Recorded data —
___
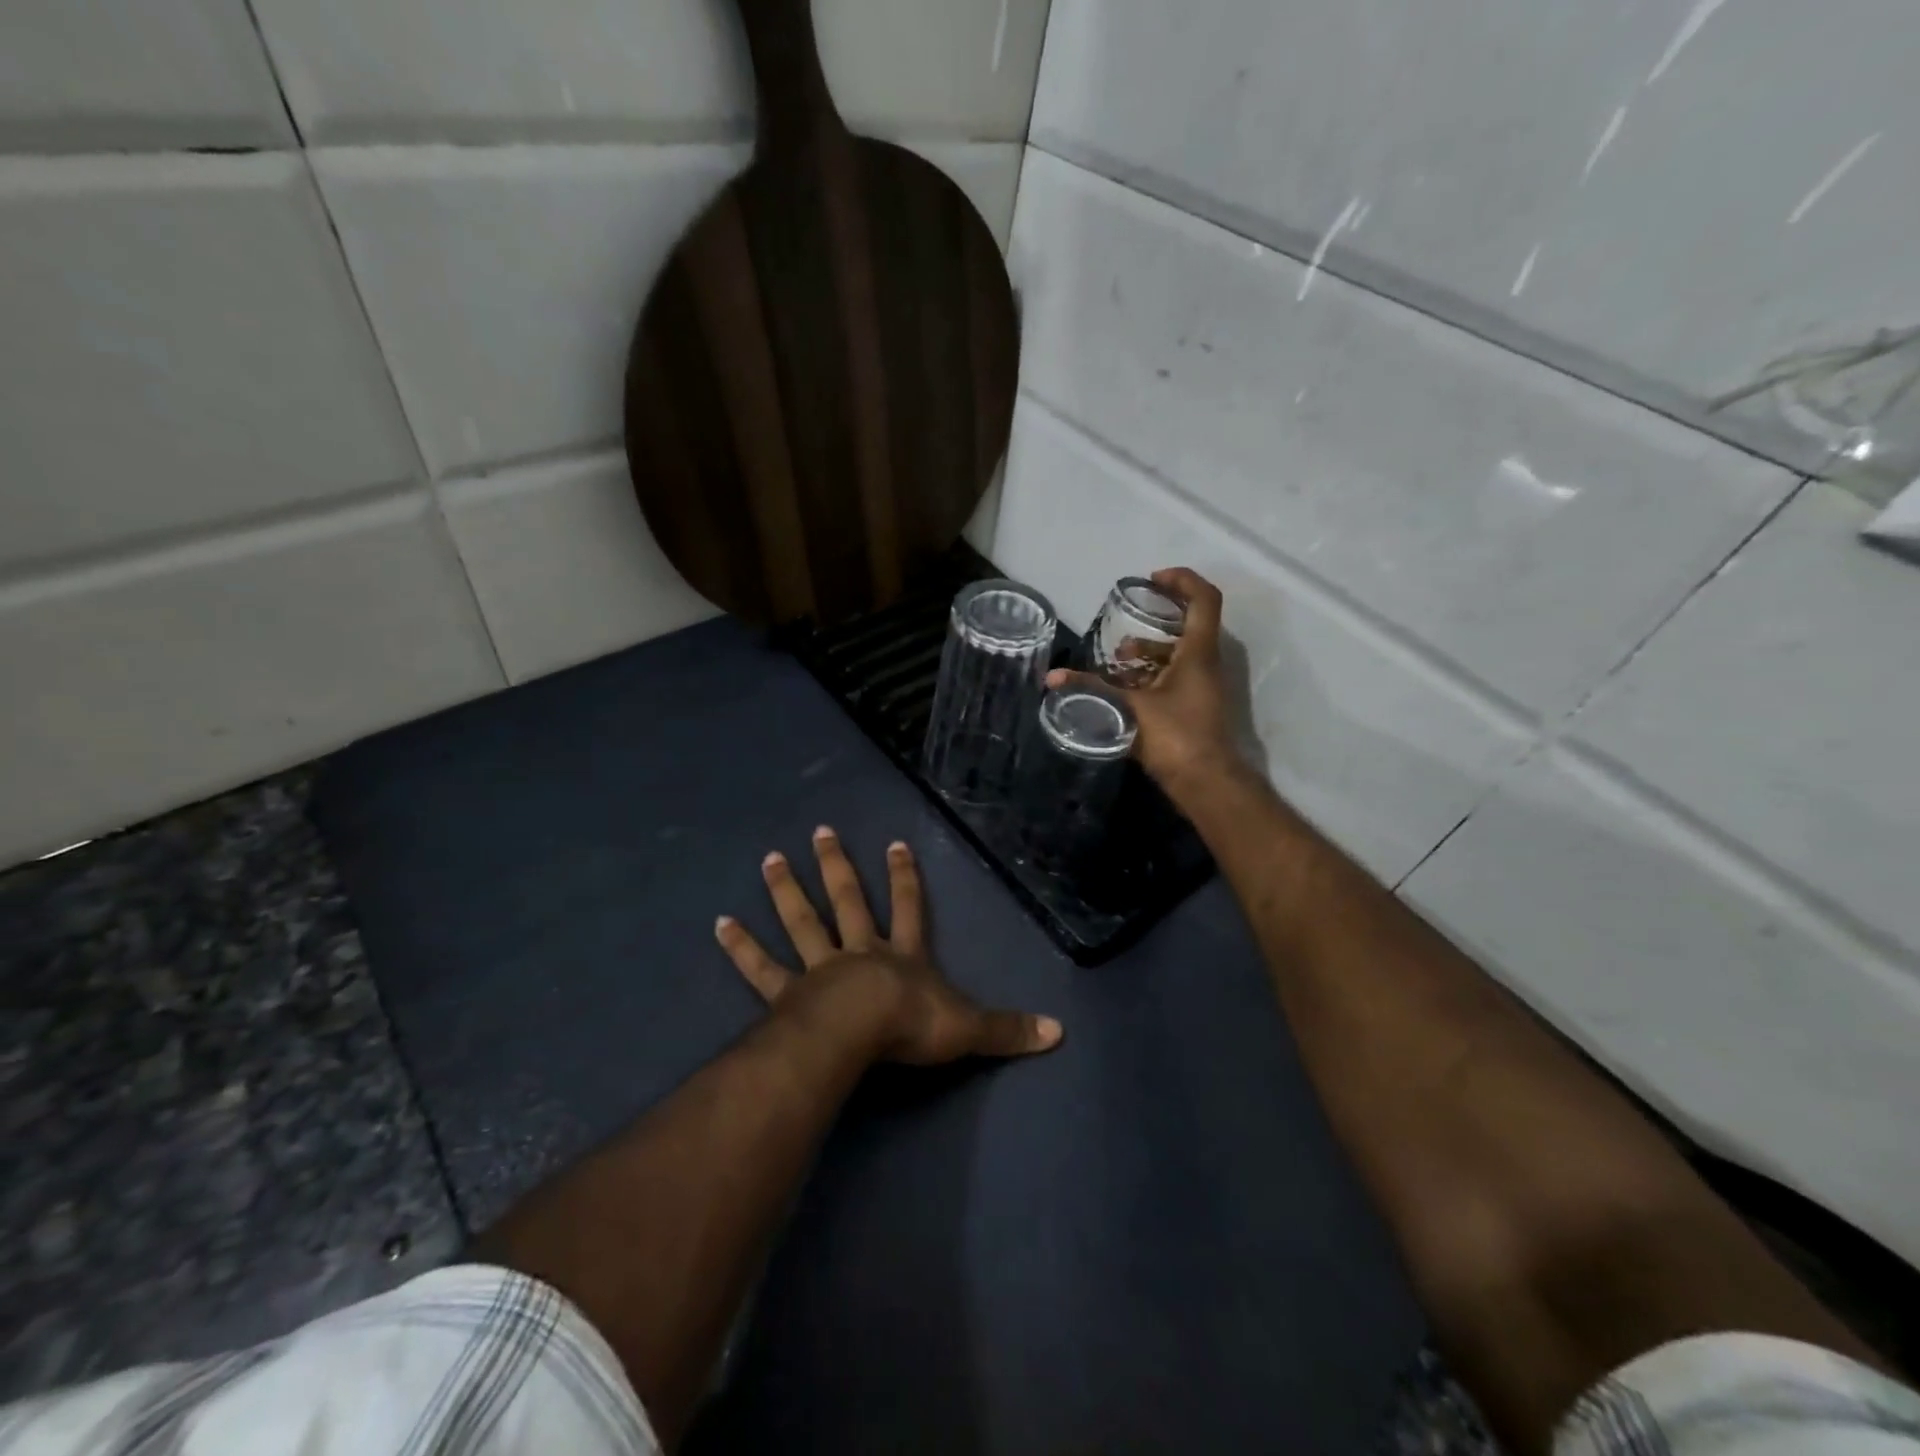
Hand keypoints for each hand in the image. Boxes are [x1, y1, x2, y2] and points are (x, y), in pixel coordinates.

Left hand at [715, 826, 1063, 1065]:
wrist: (861, 1035)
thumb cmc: (913, 1026)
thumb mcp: (968, 1028)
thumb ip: (1009, 1029)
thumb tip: (1059, 1032)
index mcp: (901, 956)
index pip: (908, 908)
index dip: (905, 878)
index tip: (896, 843)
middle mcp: (859, 952)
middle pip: (847, 900)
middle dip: (836, 866)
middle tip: (819, 830)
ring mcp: (819, 969)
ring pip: (802, 922)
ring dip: (786, 890)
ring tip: (769, 858)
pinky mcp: (787, 994)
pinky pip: (761, 968)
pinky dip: (741, 947)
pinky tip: (719, 925)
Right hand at [1050, 567, 1241, 790]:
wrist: (1205, 781)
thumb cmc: (1174, 736)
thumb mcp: (1129, 707)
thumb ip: (1092, 687)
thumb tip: (1053, 677)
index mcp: (1198, 653)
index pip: (1204, 599)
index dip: (1181, 580)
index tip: (1152, 580)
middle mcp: (1206, 663)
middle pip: (1191, 622)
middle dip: (1159, 616)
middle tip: (1130, 614)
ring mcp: (1203, 685)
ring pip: (1180, 653)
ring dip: (1151, 649)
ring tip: (1118, 657)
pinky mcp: (1194, 704)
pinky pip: (1175, 675)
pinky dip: (1152, 672)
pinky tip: (1125, 685)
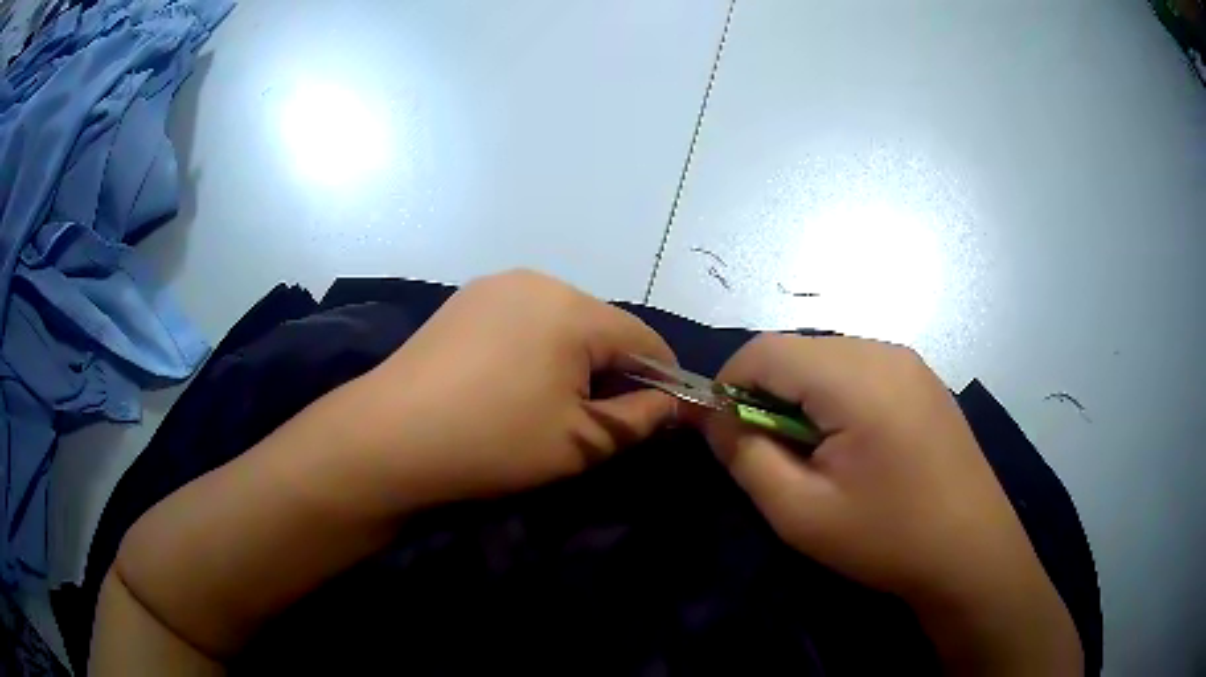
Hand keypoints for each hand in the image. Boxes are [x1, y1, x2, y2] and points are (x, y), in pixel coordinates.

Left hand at [348, 269, 677, 505]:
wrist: (390, 436)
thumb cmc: (494, 441)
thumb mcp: (581, 441)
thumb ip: (639, 419)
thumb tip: (669, 404)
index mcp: (573, 308)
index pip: (643, 338)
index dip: (663, 378)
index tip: (663, 415)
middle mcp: (537, 281)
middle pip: (601, 325)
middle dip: (614, 369)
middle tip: (604, 418)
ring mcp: (495, 286)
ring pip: (562, 320)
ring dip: (575, 358)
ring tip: (557, 403)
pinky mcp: (465, 300)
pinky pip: (523, 319)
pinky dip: (537, 347)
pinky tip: (515, 383)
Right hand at [699, 334, 1081, 673]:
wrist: (972, 552)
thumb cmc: (886, 538)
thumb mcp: (800, 512)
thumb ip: (746, 455)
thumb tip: (712, 416)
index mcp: (855, 377)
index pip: (764, 349)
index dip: (729, 384)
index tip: (725, 434)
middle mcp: (884, 351)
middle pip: (798, 349)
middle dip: (766, 392)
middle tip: (769, 452)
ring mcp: (909, 362)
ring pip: (828, 357)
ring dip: (801, 395)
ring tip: (811, 453)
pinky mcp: (923, 380)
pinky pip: (860, 369)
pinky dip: (835, 396)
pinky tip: (852, 445)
___
Required work —
Please transcribe every entry above exactly, leaving out any pictures.

Result of this task —
Hand keypoints for each hand in the image. Boxes are [x1, y1, x2, y2] and points are (x, y), in pixel coordinates.

Left hand at [715, 826, 1063, 1065]:
wrist: (861, 1035)
thumb cmc: (913, 1026)
thumb mcp: (968, 1028)
thumb ip: (1009, 1029)
thumb tip: (1059, 1032)
index mcp: (901, 956)
index pip: (908, 908)
index dip: (905, 878)
index tip: (896, 843)
middle mcp: (859, 952)
middle pip: (847, 900)
middle dip: (836, 866)
middle tip: (819, 830)
ring mcp: (819, 969)
ring pip: (802, 922)
ring dip: (786, 890)
ring tip: (769, 858)
pinky mcp: (787, 994)
pinky pip: (761, 968)
pinky dip: (741, 947)
pinky tip: (719, 925)
Right hand at [1050, 567, 1241, 790]:
wrist: (1205, 781)
thumb cmc: (1174, 736)
thumb mcp: (1129, 707)
thumb ip: (1092, 687)
thumb tip: (1053, 677)
index mcp: (1198, 653)
index pip: (1204, 599)
index dip: (1181, 580)
index tip: (1152, 580)
middle mcp: (1206, 663)
middle pip: (1191, 622)
middle dip: (1159, 616)
middle tip: (1130, 614)
ring mcp: (1203, 685)
ring pip: (1180, 653)
ring dip: (1151, 649)
ring tip: (1118, 657)
pinky mcp: (1194, 704)
pinky pip: (1175, 675)
pinky dip: (1152, 672)
pinky tip: (1125, 685)
Hand keypoints for each hand in the image. Boxes are [x1, y1, x2, y2] and points are (x, y), in pixel coordinates.

Left hand at [348, 269, 677, 505]:
wrist: (390, 436)
thumb cmc: (494, 441)
thumb mcp: (581, 441)
thumb ip: (639, 419)
thumb tip: (669, 404)
index mcp: (573, 308)
index pip: (643, 338)
index dip: (663, 378)
index tip: (663, 415)
middle mcp: (537, 281)
middle pip: (601, 325)
middle dip: (614, 369)
middle tip: (604, 418)
ring mcp: (495, 286)
ring pip: (562, 320)
ring dip: (575, 358)
ring tip: (557, 403)
pinky mcp: (465, 300)
pinky pip: (523, 319)
pinky dip: (537, 347)
pinky tip: (515, 383)
Right hand at [699, 334, 1081, 673]:
wrist: (972, 552)
thumb cmc: (886, 538)
thumb mcp: (800, 512)
thumb ip: (746, 455)
thumb tip: (712, 416)
index mcp: (855, 377)
index pip: (764, 349)
index dip: (729, 384)
index tip: (725, 434)
middle mcp: (884, 351)
middle pip: (798, 349)
middle dip: (766, 392)
middle tip: (769, 452)
ring mcp: (909, 362)
ring pip: (828, 357)
ring dip: (801, 395)
ring tip: (811, 453)
pinky mcp: (923, 380)
pinky pip: (860, 369)
pinky dip: (835, 396)
pinky tip: (852, 445)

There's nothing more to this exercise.